An introduction to the garbage-collected <br>heap of the Java virtual machine

By Bill Venners, JavaWorld.com, 08/01/96

Page 5 of 7

Copying collectors

Copying garbage collectors move all live objects to a new area. As the objects are moved to the new area, they are placed side by side, thus eliminating any free spaces that may have separated them in the old area. The old area is then known to be all free space. The advantage of this approach is that objects can be copied as they are discovered by the traversal from the root nodes. There are no separate mark and sweep phases. Objects are copied to the new area on the fly, and forwarding pointers are left in their old locations. The forwarding pointers allow objects encountered later in the traversal that refer to already copied objects to know the new location of the copied objects.

A common copying collector is called stop and copy. In this scheme, the heap is divided into two regions. Only one of the two regions is used at any time. Objects are allocated from one of the regions until all the space in that region has been exhausted.
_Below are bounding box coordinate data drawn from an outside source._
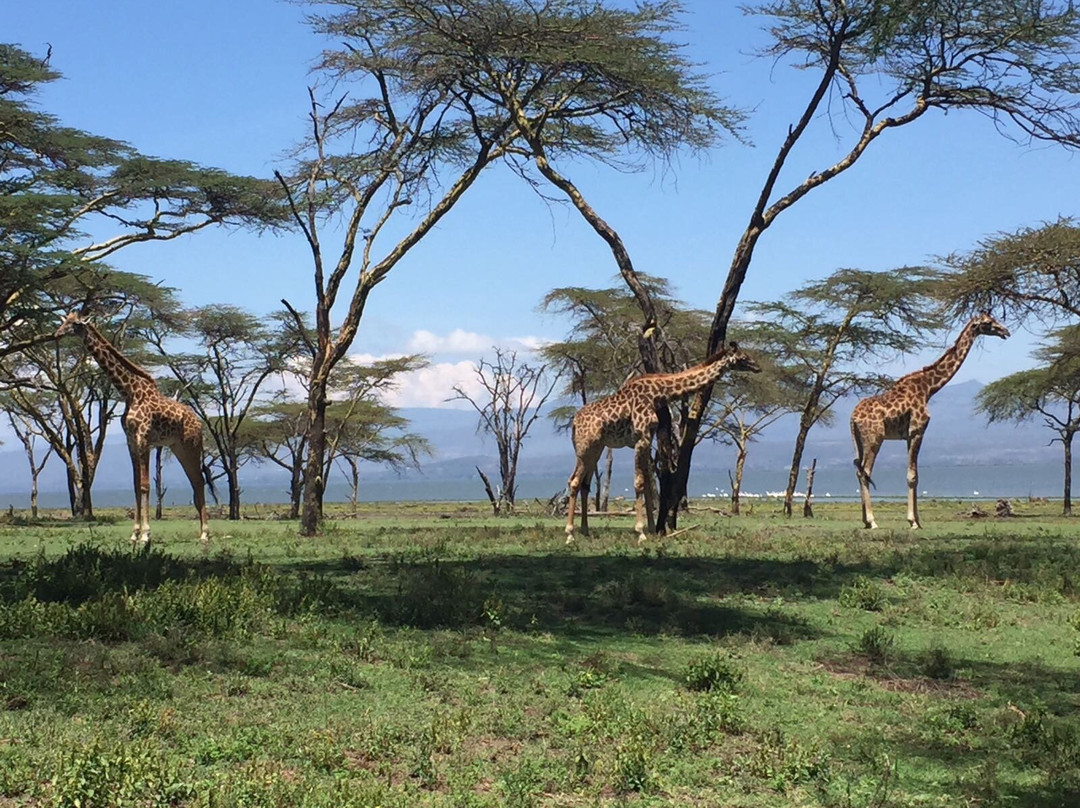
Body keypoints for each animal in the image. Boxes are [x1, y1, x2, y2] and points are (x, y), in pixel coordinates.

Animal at [55, 313, 212, 546]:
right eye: (64, 320)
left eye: (74, 323)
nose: (57, 333)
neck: (129, 391)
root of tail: (199, 422)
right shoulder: (130, 441)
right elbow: (136, 484)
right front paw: (134, 533)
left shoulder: (143, 438)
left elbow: (145, 485)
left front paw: (146, 534)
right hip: (178, 447)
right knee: (196, 481)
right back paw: (202, 533)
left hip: (192, 444)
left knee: (199, 481)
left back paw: (204, 534)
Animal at [565, 341, 760, 542]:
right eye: (743, 357)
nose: (758, 367)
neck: (658, 393)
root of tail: (574, 422)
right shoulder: (641, 437)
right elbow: (639, 482)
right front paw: (641, 532)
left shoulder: (648, 437)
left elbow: (648, 485)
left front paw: (651, 529)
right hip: (585, 447)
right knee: (573, 481)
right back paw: (570, 534)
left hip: (596, 448)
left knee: (584, 484)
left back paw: (585, 531)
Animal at [851, 313, 1010, 529]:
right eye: (988, 322)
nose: (1005, 331)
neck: (929, 387)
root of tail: (852, 417)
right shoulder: (918, 429)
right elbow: (912, 476)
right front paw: (913, 522)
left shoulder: (909, 434)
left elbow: (915, 475)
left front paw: (916, 519)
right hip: (875, 438)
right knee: (865, 471)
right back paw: (873, 521)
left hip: (859, 441)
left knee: (859, 471)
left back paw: (865, 521)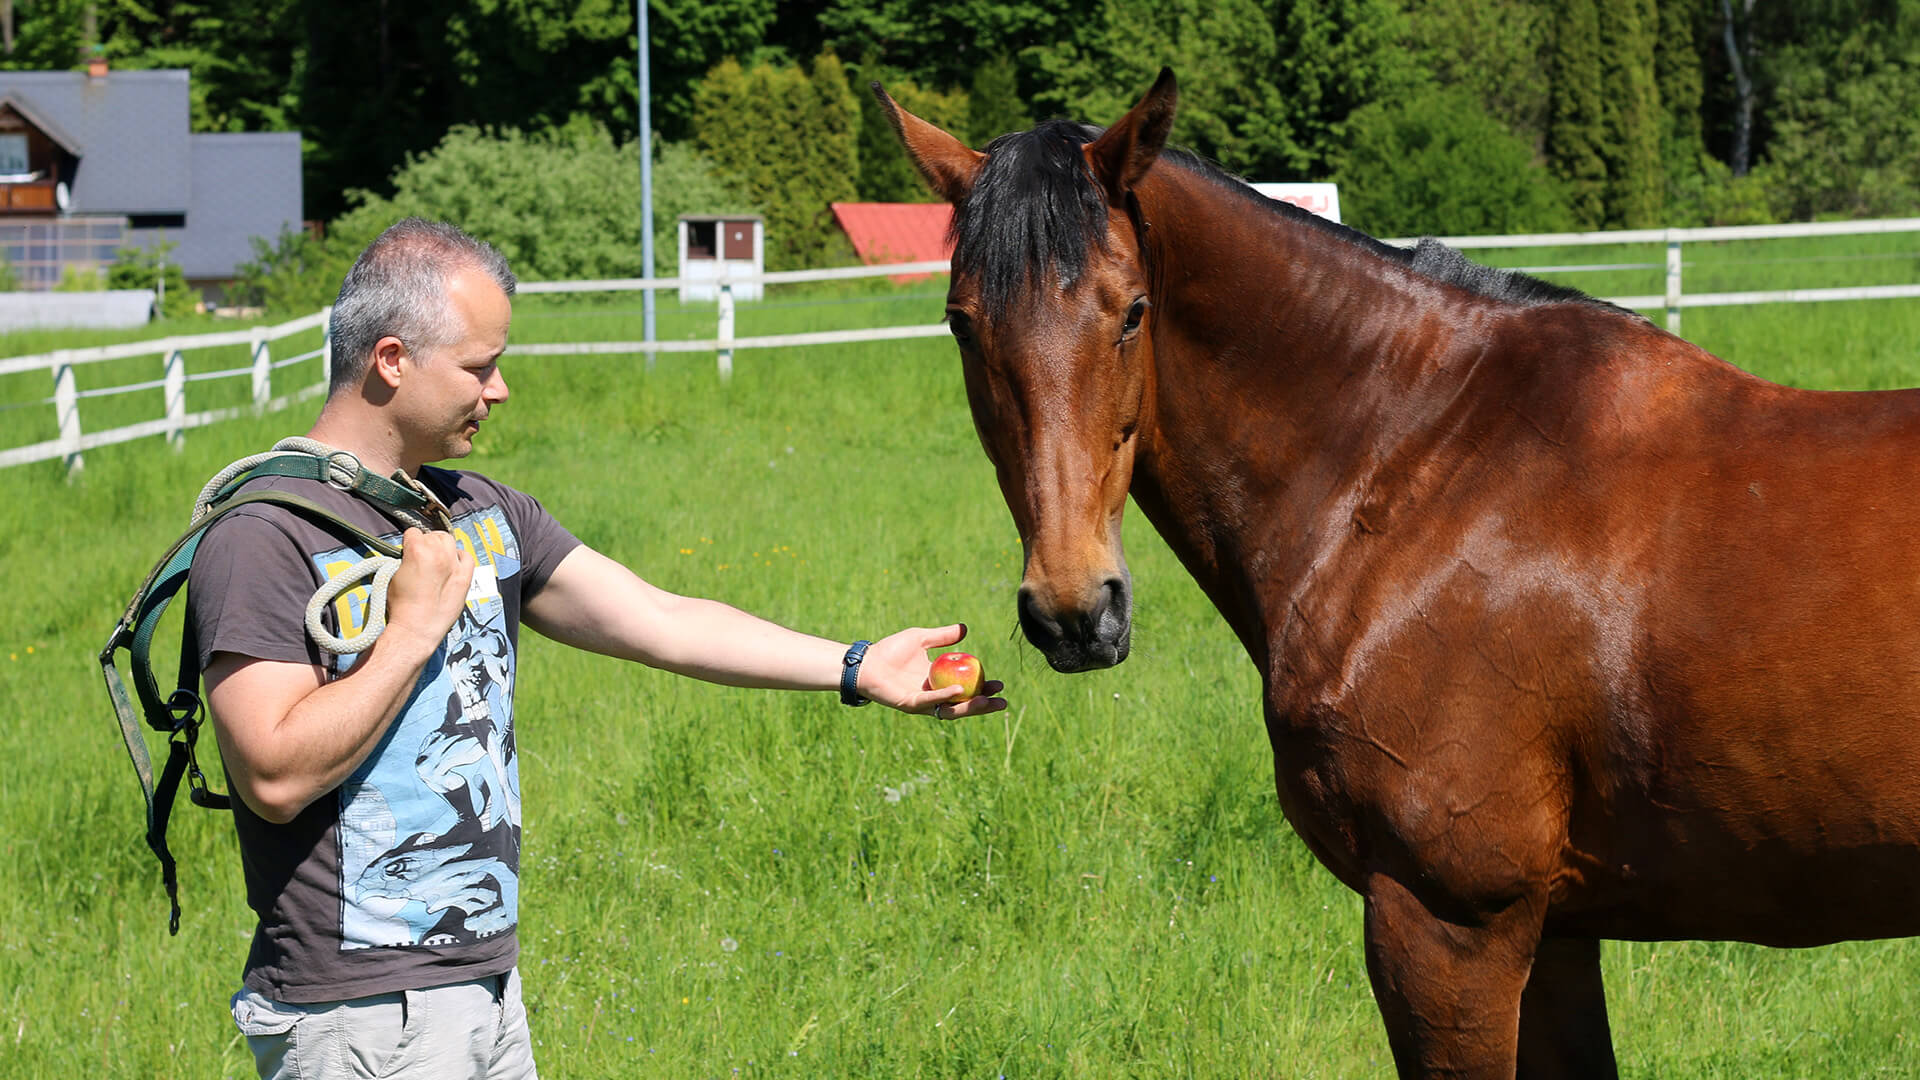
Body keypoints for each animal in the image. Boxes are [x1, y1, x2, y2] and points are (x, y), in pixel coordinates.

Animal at [879, 71, 1920, 1068]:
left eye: (1133, 313)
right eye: (961, 325)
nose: (1073, 612)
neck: (1425, 468)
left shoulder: (1451, 926)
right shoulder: (1555, 934)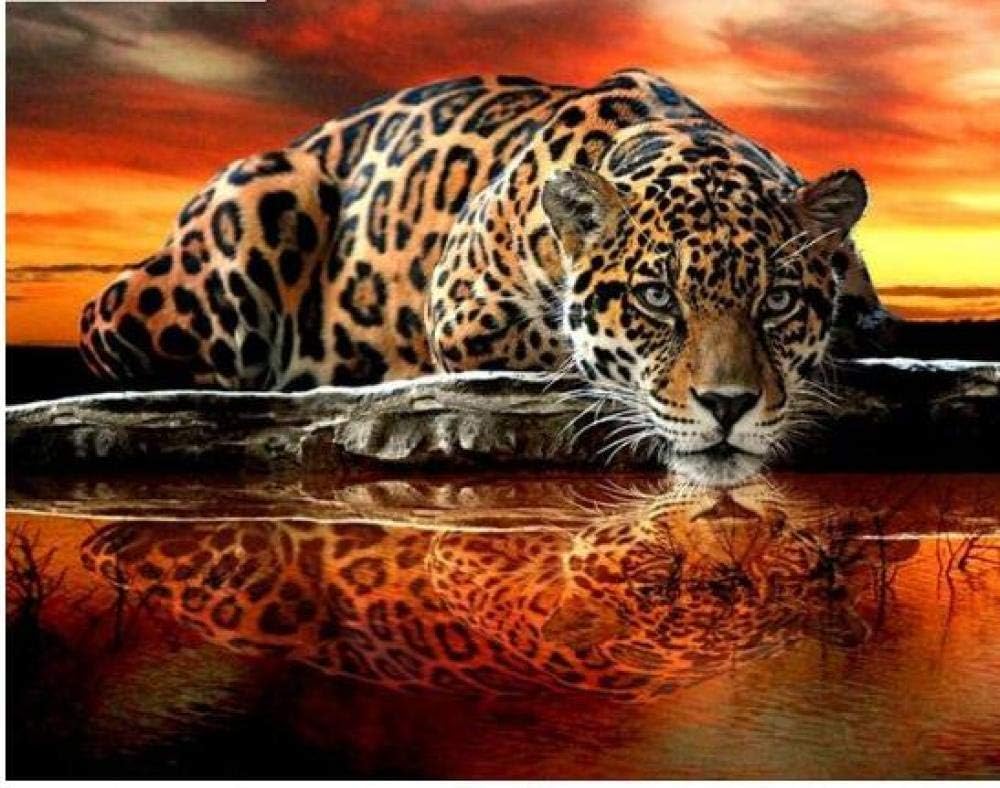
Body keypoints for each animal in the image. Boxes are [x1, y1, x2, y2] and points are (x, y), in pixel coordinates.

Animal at [79, 68, 888, 478]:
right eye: (657, 298)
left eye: (777, 301)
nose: (729, 406)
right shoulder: (463, 308)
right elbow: (563, 347)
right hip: (257, 208)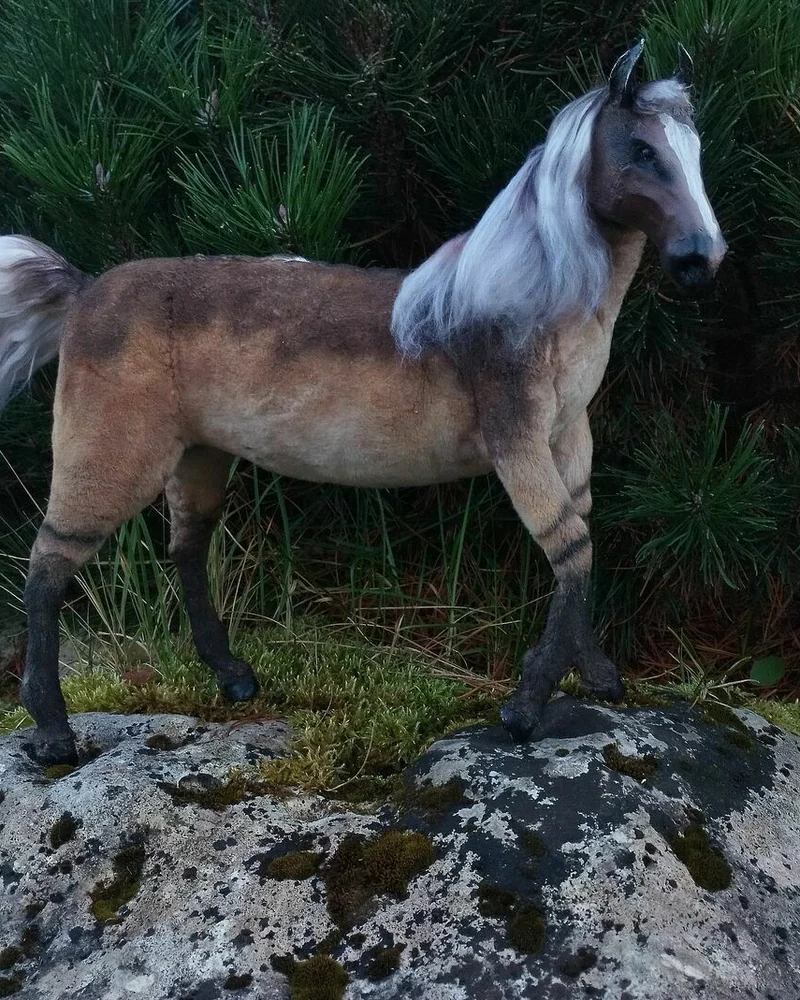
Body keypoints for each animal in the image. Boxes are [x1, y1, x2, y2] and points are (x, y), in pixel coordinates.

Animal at [0, 41, 725, 766]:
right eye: (641, 149)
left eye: (694, 149)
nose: (703, 258)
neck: (528, 301)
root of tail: (83, 290)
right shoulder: (517, 440)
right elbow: (570, 546)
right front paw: (525, 710)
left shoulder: (568, 438)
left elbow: (580, 543)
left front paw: (599, 678)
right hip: (112, 456)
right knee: (49, 565)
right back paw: (53, 732)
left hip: (198, 455)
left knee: (186, 548)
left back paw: (235, 680)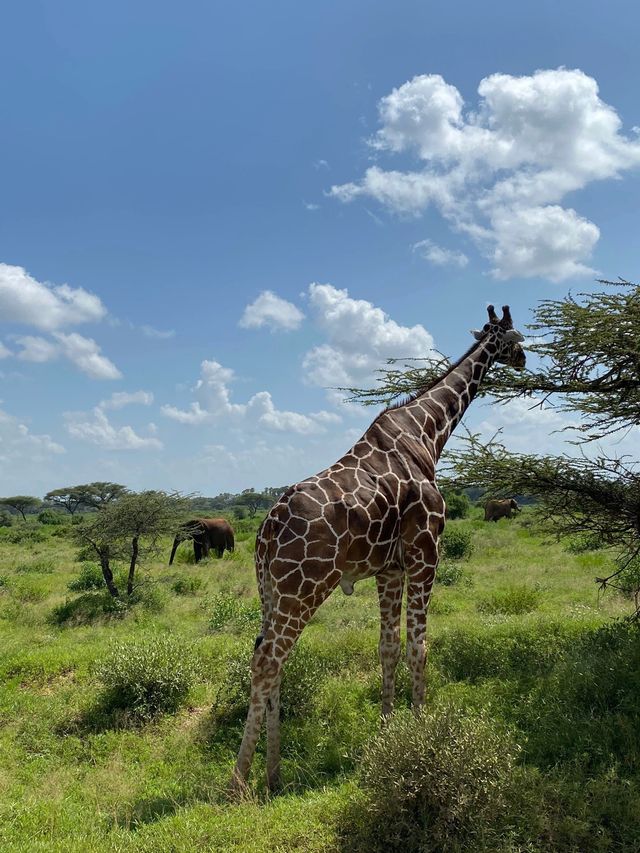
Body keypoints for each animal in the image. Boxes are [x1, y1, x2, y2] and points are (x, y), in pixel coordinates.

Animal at [230, 302, 524, 792]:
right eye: (516, 336)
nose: (523, 360)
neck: (427, 433)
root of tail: (264, 532)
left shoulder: (390, 568)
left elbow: (387, 647)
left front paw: (387, 731)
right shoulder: (426, 553)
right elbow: (419, 647)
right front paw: (422, 733)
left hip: (269, 590)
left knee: (271, 659)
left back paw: (274, 774)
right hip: (303, 587)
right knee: (267, 661)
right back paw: (240, 780)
At that point program execution is stopped and the heap is traversed. Live objects are copied to the other region as they are encountered by the traversal. When the stop and copy procedure is finished, program execution resumes. Memory will be allocated from the new heap region until it too runs out of space. At that point the program will once again be stopped. The heap will be traversed and live objects will be copied back to the original region. The cost associated with this approach is that twice as much memory is needed for a given amount of heap space because only half of the available memory is used at any time.

Heap Of Fish: a garbage-collected heap in action

The applet below demonstrates a mark and sweep garbage-collected heap that uses compaction. It uses indirect handles to objects instead of direct references to facilitate compaction. It is called Heap Of Fish because the only type of objects stored on the heap for this demonstration are fish objects that are defined as follows:

class YellowFish {
    YellowFish myFriend;
}
class BlueFish {
    BlueFish myFriend;
    YellowFish myLunch;
}
class RedFish {
    RedFish myFriend;
    BlueFish myLunch;
    YellowFish mySnack;
}

As you can see, there are three classes of fish -- red, blue, and yellow. The red fish is the largest as it has three instance variables. The yellow fish, with only one instance variable, is the smallest fish. The blue fish has two instance variables and is therefore medium-sized.

The instance variables of fish objects are references to other fish objects. BlueFish.myLunch, for example, is a reference to a YellowFish object. In this implementation of a garbage-collected heap, a reference to an object occupies four bytes. Therefore, the size of a RedFish object is 12 bytes, the size of a BlueFish object is eight bytes, and the size of a YellowFish object is four bytes.

A big difference between the Heap Of Fish code and the kind of code likely to be found in a real JVM stems from the fact that Java does not have pointers. The heaps of real world JVMs would use pointers where Heap Of Fish uses array indexes. In the sections that follow I describe some of the structure of the Java code that implements the heap in the applet. If you are curious about how the heap is implemented you can consult the source code for the ultimate level of detail. The heap data structures and behavior are implemented in the applet source as class GCHeap.